Alpha-synuclein: Implications for Parkinson's Disease

Abstract and Introduction

Abstract

The critical role of alpha-synuclein in Parkinson's disease represents a pivotal discovery. Some progress has been made over recent years in identifying disease-modifying therapies for Parkinson's disease that target alpha-synuclein. However, these treatments have not yet shown clear efficacy in slowing the progression of this disease. Several explanations exist for this issue. The pathogenesis of Parkinson's disease is complex and not yet fully clarified and the heterogeneity of the disease, with diverse genetic susceptibility and risk factors and different clinical courses, adds further complexity. Thus, a deep understanding of alpha-synuclein physiological and pathophysiological functions is crucial.

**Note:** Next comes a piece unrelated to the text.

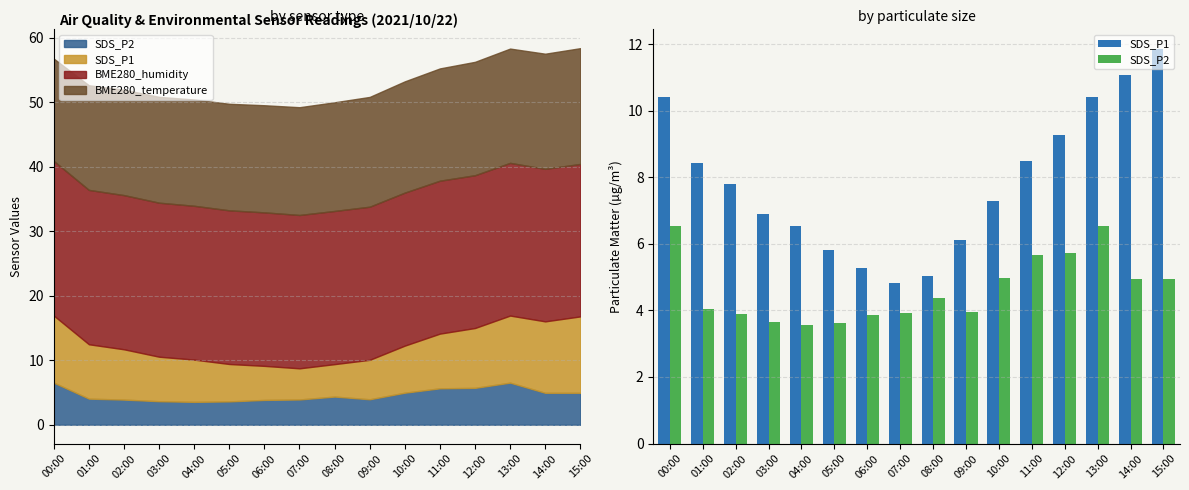

How many groups of bars are there?

16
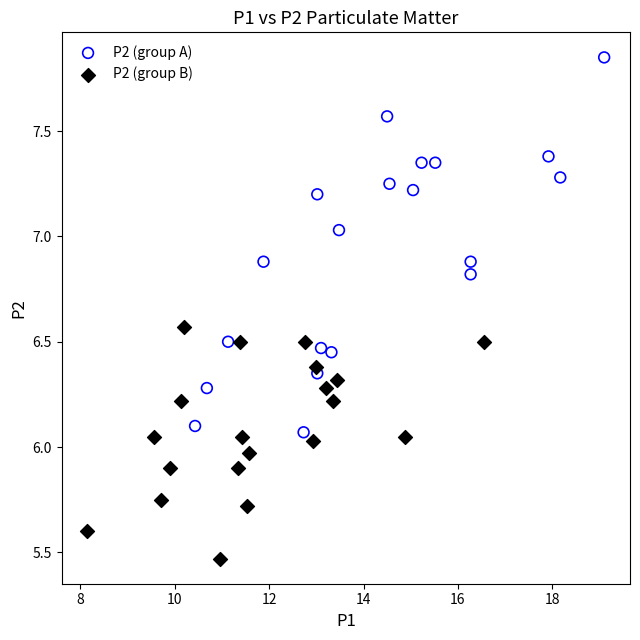

Which series contains the lowest Y value?

P2 (group B)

In this review, we first describe the cellular and animal models developed over recent years to study the physiological and pathological roles of this protein, including transgenic techniques, use of viral vectors and intracerebral injections of alpha-synuclein fibrils. We then provide evidence that these tools are crucial for modelling Parkinson's disease pathogenesis, causing protein misfolding and aggregation, synaptic dysfunction, brain plasticity impairment and cell-to-cell spreading of alpha-synuclein species. In particular, we focus on the possibility of dissecting the pre- and postsynaptic effects of alpha-synuclein in both physiological and pathological conditions. Finally, we show how vulnerability of specific neuronal cell types may facilitate systemic dysfunctions leading to multiple network alterations.

These functional alterations underlie diverse motor and non-motor manifestations of Parkinson's disease that occur before overt neurodegeneration. However, we now understand that therapeutic targeting of alpha-synuclein in Parkinson's disease patients requires caution, since this protein exerts important physiological synaptic functions. Moreover, the interactions of alpha-synuclein with other molecules may induce synergistic detrimental effects. Thus, targeting only alpha-synuclein might not be enough. Combined therapies should be considered in the future.

Introduction

Mutations in the gene that codifies alpha-synuclein (α-syn) cause Parkinson's disease (PD).^[1] This discovery of a genetic defect leading to PD opened new avenues for investigating the molecular basis of the disorder,^[2] and it is now clear that this protein also plays a critical role in the sporadic forms of PD.

Some progress has been made over recent years in identifying disease-modifying therapies for PD that target α-syn.^[3] However, these treatments have not yet fully met the required end point, including a disease-modifying effect.^[4–6] Several explanations exist for this failure. First, the pathogenesis of PD is complex and not yet fully clarified. Thus, the ideal target and time window for treatment are unknown. Second, the heterogeneity of the disease, with diverse genetic susceptibility and risk factors and different clinical courses, adds further complexity.

Another obstacle to an effective α-syn-related disease-modifying therapy might be the lack of specificity of these approaches in distinguishing between the detrimental effects of the protein and its physiological functions. The need to dissect these aspects is emerging, along with the concept of proteinopenia versus proteinopathy, concerning the role of α-syn in PD.^[7] In this review, we explain how these roles are intermingled at the synaptic level. Although the physiological function of α-syn is yet to be fully elucidated, this protein is enriched in presynaptic compartments, where it can associate with vesicles and membranes.^[8] The synapse is also the scenario in which pathological α-syn exerts its early detrimental effects, preventing vesicle clustering and altering postsynaptic responses to transmitters, which in turn cause impairment of synaptic plasticity.^[9] This cascade of early abnormal events might be responsible for a network dysfunction before the occurrence of overt neurodegeneration.

We will evaluate new advances in the understanding of synaptic changes modulated by α-syn that occur before neuronal death and how they influence synaptic plasticity in the basal ganglia and other brain networks. Moreover, we will discuss how and why these new findings support the idea that any new therapeutic approaches should target synaptopathy and indicate that future studies across multiple neuron types and circuits are mandatory.